I had a 580 and thought it was great. It’s nowhere near 5090 level though.
Fermi offered larger performance increases over its predecessor up and down the stack at better prices. It also brought a brand new architecture with a lot of foundational improvements.
 
First time hearing that. Is this behavior documented somewhere?
Yea this is pretty interesting. I assumed it was tied to driver updates. Using the DLSS indicator in FF7 Rebirth with the "Latest" DLSS override it says:

Render Preset K
DLSSv3 v310.2.1 (nvapp_override)

I think this is DLSS4 despite saying DLSSv3, because the image is clearly better (less blurry) when using the override. Anyway through a couple of driver updates the DLSS indicator text hasn't changed. DLSSv3 v310.2.1

BTW the way FF7 Rebirth does dynamic resolution scaling with DLSS is amazing. I wish every game was like this. It's way harder to notice the internal resolution dropping than to notice dropped frames.
 
I assumed it was tied to driver updates.
Driver is still shipping with DLSS SR v3.8.10 (with limited number of models in it) presumably for DX-SR support.
Interestingly the latest driver also has DLSS FG v310.2.1 DLL, no idea what for. Possibly so that MFG overrides would work on PCs w/o any Internet connection? Still need to d/l the driver somehow though.
DLLs for NvApp overrides are downloaded by driver updater after installation and are kept in %ProgramData%\NVIDIA\NGX\models\ separately from any driver install.
 
Fermi offered larger performance increases over its predecessor up and down the stack at better prices. It also brought a brand new architecture with a lot of foundational improvements.


 
Driver is still shipping with DLSS SR v3.8.10 (with limited number of models in it) presumably for DX-SR support.
Interestingly the latest driver also has DLSS FG v310.2.1 DLL, no idea what for. Possibly so that MFG overrides would work on PCs w/o any Internet connection? Still need to d/l the driver somehow though.
DLLs for NvApp overrides are downloaded by driver updater after installation and are kept in %ProgramData%\NVIDIA\NGX\models\ separately from any driver install.

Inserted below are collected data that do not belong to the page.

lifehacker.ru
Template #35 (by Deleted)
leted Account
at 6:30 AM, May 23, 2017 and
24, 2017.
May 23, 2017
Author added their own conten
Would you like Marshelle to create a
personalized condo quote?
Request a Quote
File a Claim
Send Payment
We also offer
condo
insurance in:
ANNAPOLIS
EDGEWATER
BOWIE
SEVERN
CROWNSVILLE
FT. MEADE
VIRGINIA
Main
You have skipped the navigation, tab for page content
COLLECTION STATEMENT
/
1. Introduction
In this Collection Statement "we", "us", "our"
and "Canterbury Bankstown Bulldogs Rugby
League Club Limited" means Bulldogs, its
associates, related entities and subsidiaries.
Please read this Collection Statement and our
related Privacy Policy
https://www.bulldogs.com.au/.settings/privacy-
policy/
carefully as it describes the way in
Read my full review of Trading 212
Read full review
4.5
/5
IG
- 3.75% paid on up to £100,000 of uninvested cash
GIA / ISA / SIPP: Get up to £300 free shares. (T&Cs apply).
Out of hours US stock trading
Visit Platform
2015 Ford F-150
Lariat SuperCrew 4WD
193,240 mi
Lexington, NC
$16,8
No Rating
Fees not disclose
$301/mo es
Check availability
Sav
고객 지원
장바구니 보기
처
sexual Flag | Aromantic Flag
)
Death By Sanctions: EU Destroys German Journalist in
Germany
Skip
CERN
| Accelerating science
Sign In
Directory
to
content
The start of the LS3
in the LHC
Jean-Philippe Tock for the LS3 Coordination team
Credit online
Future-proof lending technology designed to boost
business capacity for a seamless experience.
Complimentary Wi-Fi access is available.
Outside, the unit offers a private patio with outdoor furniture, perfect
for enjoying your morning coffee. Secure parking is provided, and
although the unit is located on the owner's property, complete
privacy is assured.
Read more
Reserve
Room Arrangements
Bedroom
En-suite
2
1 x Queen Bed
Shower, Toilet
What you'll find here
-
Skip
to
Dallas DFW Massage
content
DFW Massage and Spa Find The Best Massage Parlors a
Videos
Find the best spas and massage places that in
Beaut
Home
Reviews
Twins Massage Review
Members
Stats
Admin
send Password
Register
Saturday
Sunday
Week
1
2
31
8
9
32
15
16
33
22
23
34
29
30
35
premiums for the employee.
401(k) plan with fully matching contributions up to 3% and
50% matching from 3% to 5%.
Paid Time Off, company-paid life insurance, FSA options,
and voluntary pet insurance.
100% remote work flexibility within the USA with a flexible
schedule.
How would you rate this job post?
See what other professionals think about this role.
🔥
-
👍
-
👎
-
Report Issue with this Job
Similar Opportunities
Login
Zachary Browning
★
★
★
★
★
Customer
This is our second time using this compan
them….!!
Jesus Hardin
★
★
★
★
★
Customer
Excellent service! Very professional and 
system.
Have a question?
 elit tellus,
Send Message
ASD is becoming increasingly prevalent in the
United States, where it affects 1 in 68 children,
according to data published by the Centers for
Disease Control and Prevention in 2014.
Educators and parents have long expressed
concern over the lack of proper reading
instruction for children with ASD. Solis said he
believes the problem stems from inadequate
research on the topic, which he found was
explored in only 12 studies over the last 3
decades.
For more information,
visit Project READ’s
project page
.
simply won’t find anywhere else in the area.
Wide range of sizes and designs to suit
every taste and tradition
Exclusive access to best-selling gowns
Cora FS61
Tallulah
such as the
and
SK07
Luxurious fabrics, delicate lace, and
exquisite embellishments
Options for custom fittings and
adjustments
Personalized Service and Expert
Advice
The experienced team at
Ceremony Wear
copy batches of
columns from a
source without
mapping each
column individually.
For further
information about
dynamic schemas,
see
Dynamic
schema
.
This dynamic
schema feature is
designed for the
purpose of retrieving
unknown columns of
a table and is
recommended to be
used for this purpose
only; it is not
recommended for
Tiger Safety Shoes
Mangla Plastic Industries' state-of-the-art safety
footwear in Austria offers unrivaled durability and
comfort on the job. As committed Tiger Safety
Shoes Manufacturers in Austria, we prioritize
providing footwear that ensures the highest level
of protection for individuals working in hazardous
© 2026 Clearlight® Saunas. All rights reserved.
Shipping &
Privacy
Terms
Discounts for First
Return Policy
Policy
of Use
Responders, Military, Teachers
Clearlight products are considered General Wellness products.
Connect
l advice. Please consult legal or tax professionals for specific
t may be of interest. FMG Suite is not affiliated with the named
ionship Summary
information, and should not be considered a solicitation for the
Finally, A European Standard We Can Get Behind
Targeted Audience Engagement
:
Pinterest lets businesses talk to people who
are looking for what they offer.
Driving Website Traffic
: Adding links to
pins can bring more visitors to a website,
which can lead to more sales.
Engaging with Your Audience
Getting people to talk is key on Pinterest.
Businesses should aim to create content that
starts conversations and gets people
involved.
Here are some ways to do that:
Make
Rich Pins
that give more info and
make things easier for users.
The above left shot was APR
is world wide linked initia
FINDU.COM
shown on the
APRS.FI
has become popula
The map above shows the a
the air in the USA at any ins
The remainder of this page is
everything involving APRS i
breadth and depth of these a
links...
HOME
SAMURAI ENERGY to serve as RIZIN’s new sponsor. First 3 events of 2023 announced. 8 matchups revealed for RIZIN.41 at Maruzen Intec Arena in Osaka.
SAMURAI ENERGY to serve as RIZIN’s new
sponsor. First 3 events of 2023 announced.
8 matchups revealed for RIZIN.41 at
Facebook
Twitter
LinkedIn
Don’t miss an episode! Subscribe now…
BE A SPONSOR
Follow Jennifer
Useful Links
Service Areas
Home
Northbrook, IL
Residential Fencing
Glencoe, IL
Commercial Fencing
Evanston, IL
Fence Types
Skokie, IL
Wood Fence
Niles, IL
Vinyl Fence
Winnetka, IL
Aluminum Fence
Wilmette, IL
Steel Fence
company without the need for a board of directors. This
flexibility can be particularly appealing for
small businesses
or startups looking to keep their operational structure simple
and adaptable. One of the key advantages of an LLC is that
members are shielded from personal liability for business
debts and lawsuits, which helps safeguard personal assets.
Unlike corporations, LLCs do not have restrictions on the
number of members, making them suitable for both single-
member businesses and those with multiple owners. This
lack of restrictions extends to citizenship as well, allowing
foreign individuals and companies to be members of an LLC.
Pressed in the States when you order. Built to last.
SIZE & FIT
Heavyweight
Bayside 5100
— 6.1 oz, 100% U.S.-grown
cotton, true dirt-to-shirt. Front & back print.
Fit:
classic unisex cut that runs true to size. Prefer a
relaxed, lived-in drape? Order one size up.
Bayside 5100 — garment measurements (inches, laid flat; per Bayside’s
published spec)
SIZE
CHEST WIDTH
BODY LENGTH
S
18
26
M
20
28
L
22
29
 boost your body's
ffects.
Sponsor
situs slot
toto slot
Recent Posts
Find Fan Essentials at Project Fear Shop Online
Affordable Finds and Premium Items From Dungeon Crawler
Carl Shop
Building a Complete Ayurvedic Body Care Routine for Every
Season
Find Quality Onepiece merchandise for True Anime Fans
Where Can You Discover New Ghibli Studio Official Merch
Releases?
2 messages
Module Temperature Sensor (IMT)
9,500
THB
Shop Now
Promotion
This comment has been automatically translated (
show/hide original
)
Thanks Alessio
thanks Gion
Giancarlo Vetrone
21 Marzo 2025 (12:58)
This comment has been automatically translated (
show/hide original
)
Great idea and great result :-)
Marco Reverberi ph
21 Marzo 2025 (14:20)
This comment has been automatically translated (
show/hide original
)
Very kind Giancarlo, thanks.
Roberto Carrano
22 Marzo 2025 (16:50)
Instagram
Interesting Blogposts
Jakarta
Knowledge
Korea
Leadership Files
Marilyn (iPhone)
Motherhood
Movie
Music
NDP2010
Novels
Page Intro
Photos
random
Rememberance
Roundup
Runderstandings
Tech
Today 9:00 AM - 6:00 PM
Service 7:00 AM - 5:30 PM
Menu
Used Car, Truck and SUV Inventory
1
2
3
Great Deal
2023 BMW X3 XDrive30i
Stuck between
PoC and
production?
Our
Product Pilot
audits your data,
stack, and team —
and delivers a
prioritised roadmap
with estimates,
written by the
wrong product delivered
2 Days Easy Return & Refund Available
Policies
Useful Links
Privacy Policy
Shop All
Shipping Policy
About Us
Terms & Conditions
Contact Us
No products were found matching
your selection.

It’s crazy how applications can do this without user knowledge. Kinda scary actually.
 
Driver is still shipping with DLSS SR v3.8.10 (with limited number of models in it) presumably for DX-SR support.
Interestingly the latest driver also has DLSS FG v310.2.1 DLL, no idea what for. Possibly so that MFG overrides would work on PCs w/o any Internet connection? Still need to d/l the driver somehow though.
DLLs for NvApp overrides are downloaded by driver updater after installation and are kept in %ProgramData%\NVIDIA\NGX\models\ separately from any driver install.
Is it supposed to use 310.2.1 when I set the override to "Latest"?
 

PPW isn’t the sole defining characteristic of a GPU.
 
And it doesnt make sense to use Fermi. Fermi was on 40nm. GT200 is a better comparision to Blackwell while it was on the same 65nm as G92b.